ПРЕДЛОЖЕННЫЙ ОТРЫВОК

----

Тот факт, что участники насильственных выступлений протеста хотели быть признанными и требовали признания в качестве полноценных французских граждан, свидетельствует не только о неспособности интегрировать их, но также о кризисе французской модели интеграции с ее имплицитно расистской исключающей нормативностью. В пространстве французской государственной идеологии термин «гражданин» противопоставляется «местному жителю» и указывает на примитивную часть населения, еще недозревшую до получения полного гражданства. Именно поэтому требование признания у протестующих означает также неприятие самой структуры, посредством которой осуществляется признание. Это призыв к созданию новой универсальной структуры1.
Это вновь возвращает нас к отправной точке: анекдоту о рабочем, воровавшем тачки. Аналитики, которые искали содержимое тачки и скрытый смысл бунтов, упускали очевидное. Как выразился бы Маршалл Маклюэн, здесь сообщением было само средство передачи сообщения.
В золотой век структурализма Роман Якобсон разработал понятие «фатической» функции, которую он выводил из предложенного Малиновским понятия «фатического общения», использования языка для поддержания социальных отношений посредством ритуализованных формул вроде приветствования, разговоров о погоде и тому подобных формальных средств социального общения. Прилежный структуралист, Якобсон включил сюда и средства прекращения общения: по его выражению, простое намерение продолжить коммуникативный контакт говорит о пустоте такого контакта. Он приводит диалог из Дороти Паркер:
— Ладно, стало быть, так, — сказал он.

----

ПРЕДОСТАВЛЕННЫЕ ЗАПИСИ
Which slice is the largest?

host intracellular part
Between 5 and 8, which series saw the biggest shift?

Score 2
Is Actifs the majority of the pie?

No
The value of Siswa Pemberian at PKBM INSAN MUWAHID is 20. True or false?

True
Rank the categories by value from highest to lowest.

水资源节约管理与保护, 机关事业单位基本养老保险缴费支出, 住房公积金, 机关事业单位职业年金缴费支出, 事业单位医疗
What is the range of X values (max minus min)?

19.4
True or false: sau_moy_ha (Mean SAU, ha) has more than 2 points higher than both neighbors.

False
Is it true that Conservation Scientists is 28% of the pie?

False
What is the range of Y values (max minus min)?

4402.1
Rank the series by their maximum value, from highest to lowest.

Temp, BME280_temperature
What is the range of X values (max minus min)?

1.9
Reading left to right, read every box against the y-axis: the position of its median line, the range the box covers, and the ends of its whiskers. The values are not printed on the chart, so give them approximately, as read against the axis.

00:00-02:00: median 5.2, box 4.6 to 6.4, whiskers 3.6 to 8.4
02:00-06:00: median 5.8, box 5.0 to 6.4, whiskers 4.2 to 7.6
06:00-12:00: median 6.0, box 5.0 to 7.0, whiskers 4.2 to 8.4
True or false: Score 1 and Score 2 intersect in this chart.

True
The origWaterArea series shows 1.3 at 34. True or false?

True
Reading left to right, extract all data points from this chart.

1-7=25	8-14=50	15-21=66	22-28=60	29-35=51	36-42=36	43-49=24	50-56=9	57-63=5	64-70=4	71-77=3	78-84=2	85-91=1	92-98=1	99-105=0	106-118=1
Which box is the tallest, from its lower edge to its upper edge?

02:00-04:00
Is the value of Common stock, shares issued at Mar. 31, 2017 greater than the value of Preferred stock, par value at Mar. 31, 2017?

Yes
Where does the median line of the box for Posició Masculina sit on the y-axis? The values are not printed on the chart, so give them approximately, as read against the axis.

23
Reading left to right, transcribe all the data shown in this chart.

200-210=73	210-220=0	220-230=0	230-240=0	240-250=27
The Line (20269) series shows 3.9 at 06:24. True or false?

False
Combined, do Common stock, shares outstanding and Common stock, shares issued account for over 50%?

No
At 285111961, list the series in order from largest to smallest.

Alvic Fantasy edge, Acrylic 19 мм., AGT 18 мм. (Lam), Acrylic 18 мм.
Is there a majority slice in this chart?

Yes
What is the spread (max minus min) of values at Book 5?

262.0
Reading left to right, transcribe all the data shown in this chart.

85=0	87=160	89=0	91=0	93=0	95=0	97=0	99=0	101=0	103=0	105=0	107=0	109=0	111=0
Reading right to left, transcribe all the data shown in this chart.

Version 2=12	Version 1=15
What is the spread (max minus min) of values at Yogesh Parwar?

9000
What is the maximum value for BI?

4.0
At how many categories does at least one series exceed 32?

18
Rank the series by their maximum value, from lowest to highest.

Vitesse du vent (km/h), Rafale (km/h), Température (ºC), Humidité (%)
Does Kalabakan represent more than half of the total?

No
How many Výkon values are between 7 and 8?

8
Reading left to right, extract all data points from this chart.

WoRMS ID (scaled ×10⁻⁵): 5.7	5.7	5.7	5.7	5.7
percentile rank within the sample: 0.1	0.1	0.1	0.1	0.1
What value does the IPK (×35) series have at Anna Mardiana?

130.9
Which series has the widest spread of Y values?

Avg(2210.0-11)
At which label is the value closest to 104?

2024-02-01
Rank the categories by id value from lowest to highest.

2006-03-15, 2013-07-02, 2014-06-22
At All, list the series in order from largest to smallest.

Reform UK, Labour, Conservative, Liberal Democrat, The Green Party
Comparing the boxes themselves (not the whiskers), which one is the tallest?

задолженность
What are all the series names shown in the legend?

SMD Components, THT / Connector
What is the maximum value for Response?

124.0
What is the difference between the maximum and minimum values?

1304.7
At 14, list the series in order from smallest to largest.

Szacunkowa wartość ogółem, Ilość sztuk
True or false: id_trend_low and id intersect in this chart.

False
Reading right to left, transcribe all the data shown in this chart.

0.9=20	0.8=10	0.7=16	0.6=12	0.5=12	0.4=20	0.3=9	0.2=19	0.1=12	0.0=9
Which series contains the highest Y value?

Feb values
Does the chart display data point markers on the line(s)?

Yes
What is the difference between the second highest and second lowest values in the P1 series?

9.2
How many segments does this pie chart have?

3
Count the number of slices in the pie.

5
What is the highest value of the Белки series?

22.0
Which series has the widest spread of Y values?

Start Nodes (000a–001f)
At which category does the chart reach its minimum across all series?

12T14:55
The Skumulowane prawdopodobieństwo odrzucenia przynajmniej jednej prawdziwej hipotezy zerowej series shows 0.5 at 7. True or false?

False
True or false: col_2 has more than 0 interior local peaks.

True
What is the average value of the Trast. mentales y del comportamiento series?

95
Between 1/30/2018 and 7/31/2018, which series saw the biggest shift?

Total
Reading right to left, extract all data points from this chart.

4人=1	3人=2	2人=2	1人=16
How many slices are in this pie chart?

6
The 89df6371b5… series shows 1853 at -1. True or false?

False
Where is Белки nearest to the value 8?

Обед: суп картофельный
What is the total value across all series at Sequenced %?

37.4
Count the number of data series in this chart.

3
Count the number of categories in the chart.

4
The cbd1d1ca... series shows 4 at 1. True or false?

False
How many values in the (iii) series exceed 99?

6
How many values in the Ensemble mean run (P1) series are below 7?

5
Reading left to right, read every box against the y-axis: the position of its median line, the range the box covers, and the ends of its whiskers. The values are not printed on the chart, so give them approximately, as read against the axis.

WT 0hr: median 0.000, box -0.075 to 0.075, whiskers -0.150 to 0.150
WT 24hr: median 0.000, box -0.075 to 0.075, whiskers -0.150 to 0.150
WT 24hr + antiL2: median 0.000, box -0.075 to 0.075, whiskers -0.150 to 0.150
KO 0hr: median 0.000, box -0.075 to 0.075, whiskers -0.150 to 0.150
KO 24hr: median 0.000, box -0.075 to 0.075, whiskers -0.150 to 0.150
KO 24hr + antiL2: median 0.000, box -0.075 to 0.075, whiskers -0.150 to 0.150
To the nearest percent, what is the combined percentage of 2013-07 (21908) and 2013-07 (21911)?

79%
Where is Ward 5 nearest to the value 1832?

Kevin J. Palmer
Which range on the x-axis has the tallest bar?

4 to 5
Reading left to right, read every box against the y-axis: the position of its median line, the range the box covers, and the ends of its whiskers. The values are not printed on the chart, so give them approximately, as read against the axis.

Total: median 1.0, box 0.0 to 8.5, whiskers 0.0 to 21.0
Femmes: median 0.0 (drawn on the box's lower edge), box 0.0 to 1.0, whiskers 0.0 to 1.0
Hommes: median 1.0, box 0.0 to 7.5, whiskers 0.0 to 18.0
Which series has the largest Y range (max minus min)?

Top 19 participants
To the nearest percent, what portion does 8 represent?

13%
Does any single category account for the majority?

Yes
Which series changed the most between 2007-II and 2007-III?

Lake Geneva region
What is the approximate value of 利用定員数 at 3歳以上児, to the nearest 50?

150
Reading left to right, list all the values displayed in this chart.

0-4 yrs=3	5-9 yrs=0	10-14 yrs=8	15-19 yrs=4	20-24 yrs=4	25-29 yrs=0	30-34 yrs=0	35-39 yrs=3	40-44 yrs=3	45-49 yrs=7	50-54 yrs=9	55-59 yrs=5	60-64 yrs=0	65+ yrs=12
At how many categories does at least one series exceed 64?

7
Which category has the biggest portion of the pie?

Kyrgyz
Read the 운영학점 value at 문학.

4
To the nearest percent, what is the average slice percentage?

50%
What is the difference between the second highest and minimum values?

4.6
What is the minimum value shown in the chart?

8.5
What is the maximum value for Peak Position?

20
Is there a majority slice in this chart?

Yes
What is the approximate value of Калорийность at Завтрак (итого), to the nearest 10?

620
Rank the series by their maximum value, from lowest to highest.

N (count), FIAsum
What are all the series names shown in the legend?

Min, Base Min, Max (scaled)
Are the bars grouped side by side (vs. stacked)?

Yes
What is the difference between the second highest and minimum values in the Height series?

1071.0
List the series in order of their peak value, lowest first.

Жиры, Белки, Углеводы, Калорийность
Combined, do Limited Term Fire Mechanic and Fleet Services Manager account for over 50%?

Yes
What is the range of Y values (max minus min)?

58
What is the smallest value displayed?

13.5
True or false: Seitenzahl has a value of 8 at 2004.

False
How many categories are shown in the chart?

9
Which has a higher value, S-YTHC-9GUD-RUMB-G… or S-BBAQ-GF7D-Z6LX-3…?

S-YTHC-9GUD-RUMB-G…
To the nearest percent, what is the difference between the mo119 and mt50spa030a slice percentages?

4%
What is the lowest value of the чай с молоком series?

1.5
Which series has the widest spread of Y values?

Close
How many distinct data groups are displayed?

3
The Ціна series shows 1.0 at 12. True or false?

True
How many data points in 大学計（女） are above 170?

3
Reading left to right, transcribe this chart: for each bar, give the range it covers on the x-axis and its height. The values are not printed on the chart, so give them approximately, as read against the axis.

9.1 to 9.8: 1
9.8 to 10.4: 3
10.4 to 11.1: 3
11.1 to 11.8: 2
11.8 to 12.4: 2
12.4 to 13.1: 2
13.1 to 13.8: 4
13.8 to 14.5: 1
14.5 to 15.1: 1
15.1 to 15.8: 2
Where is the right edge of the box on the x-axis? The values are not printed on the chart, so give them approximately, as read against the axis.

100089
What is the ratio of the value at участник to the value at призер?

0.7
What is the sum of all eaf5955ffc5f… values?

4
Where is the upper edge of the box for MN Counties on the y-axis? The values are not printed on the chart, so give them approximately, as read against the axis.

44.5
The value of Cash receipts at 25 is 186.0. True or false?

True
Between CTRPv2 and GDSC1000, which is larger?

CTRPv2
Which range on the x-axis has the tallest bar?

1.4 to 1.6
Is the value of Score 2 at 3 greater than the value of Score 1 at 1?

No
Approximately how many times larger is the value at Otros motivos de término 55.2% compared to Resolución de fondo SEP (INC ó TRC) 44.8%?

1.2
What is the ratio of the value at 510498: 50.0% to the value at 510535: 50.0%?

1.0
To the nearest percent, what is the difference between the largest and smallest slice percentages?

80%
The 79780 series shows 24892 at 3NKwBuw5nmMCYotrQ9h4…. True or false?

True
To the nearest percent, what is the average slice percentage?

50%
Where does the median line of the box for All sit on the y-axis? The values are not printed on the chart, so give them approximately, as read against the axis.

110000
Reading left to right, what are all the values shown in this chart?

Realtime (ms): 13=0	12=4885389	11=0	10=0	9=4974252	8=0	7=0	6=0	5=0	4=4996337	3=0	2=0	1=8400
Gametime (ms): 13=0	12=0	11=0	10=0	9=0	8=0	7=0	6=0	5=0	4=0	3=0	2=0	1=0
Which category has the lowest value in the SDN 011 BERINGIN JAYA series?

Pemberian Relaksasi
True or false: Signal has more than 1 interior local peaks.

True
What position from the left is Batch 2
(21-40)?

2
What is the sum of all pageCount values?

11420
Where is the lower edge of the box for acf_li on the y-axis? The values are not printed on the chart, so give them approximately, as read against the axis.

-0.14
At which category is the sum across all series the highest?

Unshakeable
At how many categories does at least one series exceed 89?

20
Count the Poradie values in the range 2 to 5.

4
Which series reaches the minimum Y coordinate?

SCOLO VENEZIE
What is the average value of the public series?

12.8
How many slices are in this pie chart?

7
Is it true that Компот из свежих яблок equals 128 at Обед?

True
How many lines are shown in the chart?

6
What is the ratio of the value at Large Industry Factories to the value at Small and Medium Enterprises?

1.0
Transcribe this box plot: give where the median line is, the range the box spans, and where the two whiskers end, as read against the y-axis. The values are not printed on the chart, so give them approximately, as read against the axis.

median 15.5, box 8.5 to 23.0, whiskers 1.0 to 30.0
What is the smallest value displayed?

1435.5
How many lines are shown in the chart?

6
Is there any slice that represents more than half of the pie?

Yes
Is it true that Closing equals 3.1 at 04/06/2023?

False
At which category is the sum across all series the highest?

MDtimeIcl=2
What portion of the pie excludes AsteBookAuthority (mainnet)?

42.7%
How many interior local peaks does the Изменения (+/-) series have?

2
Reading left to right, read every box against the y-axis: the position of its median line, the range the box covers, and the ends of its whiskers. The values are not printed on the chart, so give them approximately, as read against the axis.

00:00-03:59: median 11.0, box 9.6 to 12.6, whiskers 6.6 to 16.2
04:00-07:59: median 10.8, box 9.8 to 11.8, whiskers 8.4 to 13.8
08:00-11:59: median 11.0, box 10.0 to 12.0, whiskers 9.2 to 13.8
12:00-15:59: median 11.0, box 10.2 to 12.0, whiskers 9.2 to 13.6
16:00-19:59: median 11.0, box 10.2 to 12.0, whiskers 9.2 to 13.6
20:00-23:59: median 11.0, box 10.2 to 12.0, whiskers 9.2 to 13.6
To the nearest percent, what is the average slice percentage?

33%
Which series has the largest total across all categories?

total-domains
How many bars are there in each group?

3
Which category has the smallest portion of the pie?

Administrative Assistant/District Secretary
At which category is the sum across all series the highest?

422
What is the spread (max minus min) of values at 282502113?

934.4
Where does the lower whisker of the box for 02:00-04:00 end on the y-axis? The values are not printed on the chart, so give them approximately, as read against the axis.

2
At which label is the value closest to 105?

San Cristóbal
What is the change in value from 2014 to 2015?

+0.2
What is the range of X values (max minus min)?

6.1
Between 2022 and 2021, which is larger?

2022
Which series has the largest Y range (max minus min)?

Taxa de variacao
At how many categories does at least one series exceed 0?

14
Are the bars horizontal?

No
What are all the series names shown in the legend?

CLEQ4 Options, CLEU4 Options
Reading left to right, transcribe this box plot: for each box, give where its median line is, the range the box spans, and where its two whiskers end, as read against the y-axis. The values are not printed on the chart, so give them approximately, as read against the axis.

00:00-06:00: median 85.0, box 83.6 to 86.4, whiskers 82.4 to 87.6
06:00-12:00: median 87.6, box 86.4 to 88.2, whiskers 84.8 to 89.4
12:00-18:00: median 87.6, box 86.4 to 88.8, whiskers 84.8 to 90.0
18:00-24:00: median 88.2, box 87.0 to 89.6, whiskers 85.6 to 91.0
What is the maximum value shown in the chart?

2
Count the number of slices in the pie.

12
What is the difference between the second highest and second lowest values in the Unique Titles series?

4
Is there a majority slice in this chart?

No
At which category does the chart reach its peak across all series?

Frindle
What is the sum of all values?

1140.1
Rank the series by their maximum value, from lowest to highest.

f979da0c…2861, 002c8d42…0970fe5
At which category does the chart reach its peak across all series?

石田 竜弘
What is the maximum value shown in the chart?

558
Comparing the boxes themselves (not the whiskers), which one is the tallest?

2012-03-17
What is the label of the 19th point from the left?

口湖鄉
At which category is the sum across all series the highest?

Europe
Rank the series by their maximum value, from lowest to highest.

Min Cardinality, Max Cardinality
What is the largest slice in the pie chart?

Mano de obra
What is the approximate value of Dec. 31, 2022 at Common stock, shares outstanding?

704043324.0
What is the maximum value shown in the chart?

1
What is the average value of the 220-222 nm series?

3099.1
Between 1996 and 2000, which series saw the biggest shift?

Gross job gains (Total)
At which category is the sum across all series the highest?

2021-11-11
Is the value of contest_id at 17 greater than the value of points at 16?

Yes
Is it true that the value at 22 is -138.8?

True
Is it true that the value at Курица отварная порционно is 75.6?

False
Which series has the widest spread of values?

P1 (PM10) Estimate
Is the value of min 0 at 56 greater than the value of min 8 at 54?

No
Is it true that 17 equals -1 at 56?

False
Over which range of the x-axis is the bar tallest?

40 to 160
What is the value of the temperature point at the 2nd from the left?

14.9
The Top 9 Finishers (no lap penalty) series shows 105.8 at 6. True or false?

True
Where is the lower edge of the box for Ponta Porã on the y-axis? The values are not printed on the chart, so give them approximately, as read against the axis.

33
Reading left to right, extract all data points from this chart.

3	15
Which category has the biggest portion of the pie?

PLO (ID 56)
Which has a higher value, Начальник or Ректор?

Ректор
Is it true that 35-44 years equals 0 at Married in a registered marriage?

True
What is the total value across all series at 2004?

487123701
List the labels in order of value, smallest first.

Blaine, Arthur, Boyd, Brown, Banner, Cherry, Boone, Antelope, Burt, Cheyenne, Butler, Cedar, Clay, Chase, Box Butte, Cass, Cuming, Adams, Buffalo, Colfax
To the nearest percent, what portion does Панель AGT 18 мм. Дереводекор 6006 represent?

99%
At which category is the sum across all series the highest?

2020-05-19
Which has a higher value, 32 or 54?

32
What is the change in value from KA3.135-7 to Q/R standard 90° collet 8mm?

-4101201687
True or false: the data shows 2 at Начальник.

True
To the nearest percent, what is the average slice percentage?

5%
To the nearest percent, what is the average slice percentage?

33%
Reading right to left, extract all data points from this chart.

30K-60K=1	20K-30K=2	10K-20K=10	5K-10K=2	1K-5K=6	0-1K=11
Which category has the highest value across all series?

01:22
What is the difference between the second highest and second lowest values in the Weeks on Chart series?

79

----

ЗАДАНИЯ
• 1. Из какого понятия Малиновского, согласно отрывку о бунтах во Франции, Якобсон вывел понятие «фатической» функции?
• 2. Продолжите отрывок о бунтах во Франции с того места, на котором он заканчивается.

ОТВЕТЫ К ЗАДАНИЯМ
• 1. Из понятия «фатического общения».

• 2.
— Стало быть, так, — сказала она, — почему же нет?
— Я думаю, стало быть, так, — сказал он, — то-то! Так, стало быть.
Пустота такого контакта выполняет полезную техническую функцию, будучи проверкой самой системы: «Алло, вы меня слышите?» Поэтому фатическая функция близка к «металингвистической»: она проверяет, работает ли канал. Одновременно отправитель и адресат проверяют, пользуются ли они одним и тем же кодом2. Не это ли как раз и имело место во вспышках насилия в пригородах Парижа? Не было ли основное сообщение своеобразным «Алло, вы меня слышите?», одновременной проверкой канала и самого кода?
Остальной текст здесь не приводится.